▸ **BRIEF**: Show every line of the records below that contains the word "What", treating uppercase and lowercase as different.

DATA SHOWN START

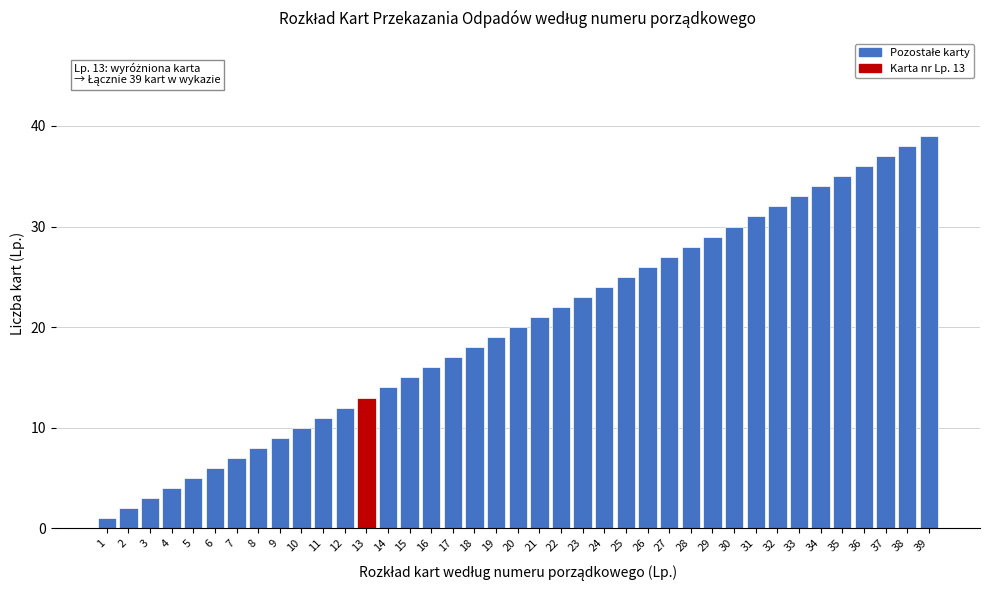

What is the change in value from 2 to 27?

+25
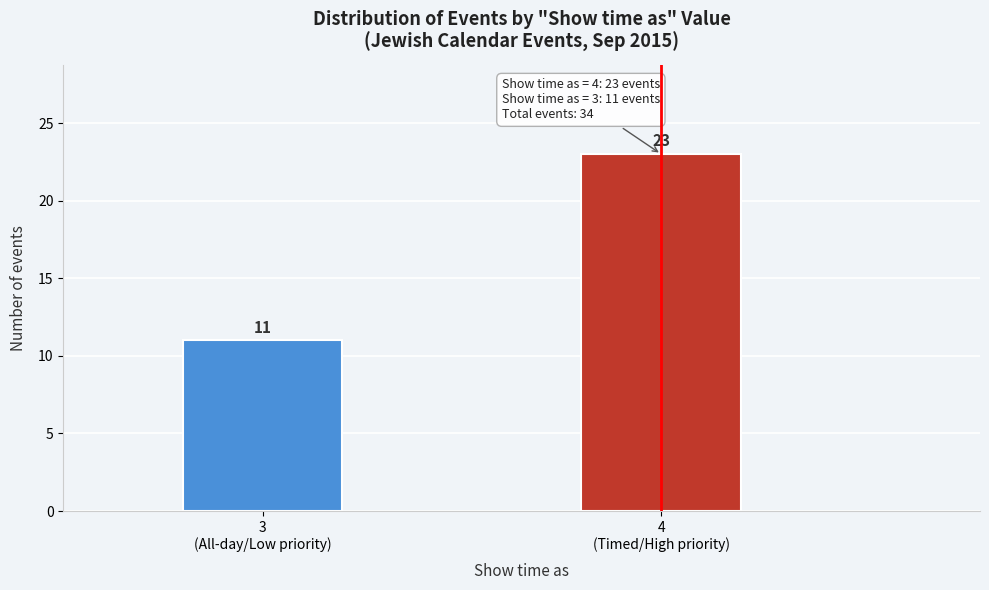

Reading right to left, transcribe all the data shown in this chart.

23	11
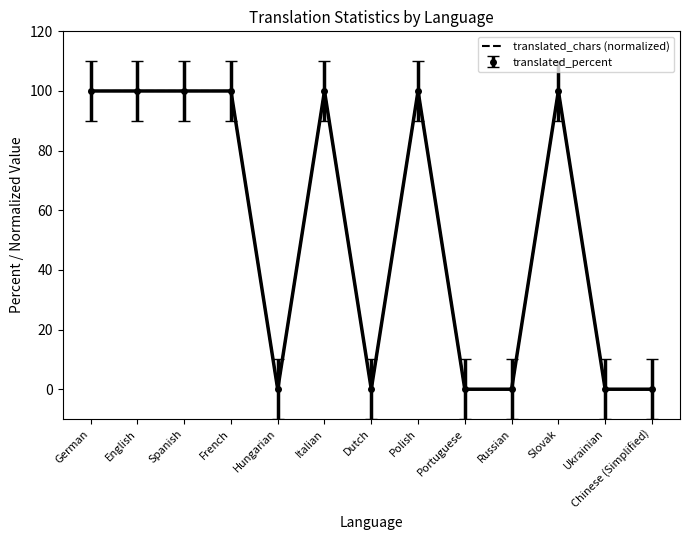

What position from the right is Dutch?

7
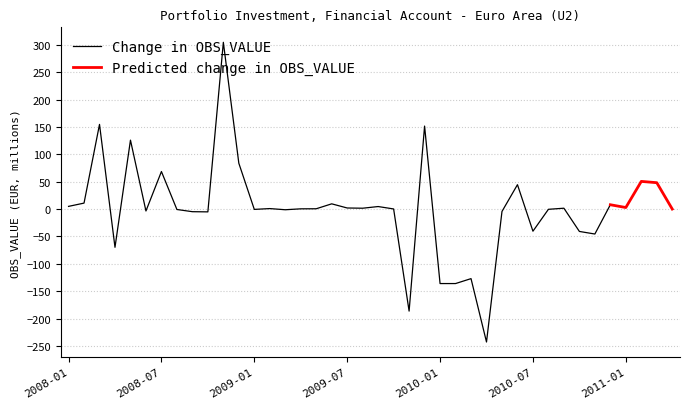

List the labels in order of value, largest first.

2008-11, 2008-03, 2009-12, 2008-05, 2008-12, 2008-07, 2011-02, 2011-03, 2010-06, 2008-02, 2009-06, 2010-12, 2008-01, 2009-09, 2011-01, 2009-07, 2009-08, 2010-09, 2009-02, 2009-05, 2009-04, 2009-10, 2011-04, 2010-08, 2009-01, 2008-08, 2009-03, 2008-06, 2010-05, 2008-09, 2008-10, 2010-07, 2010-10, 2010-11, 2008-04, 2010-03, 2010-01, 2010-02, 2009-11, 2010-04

DATA SHOWN END

▸ **ANSWER SECTION**:
What is the change in value from 2 to 27?
What position from the right is Dutch?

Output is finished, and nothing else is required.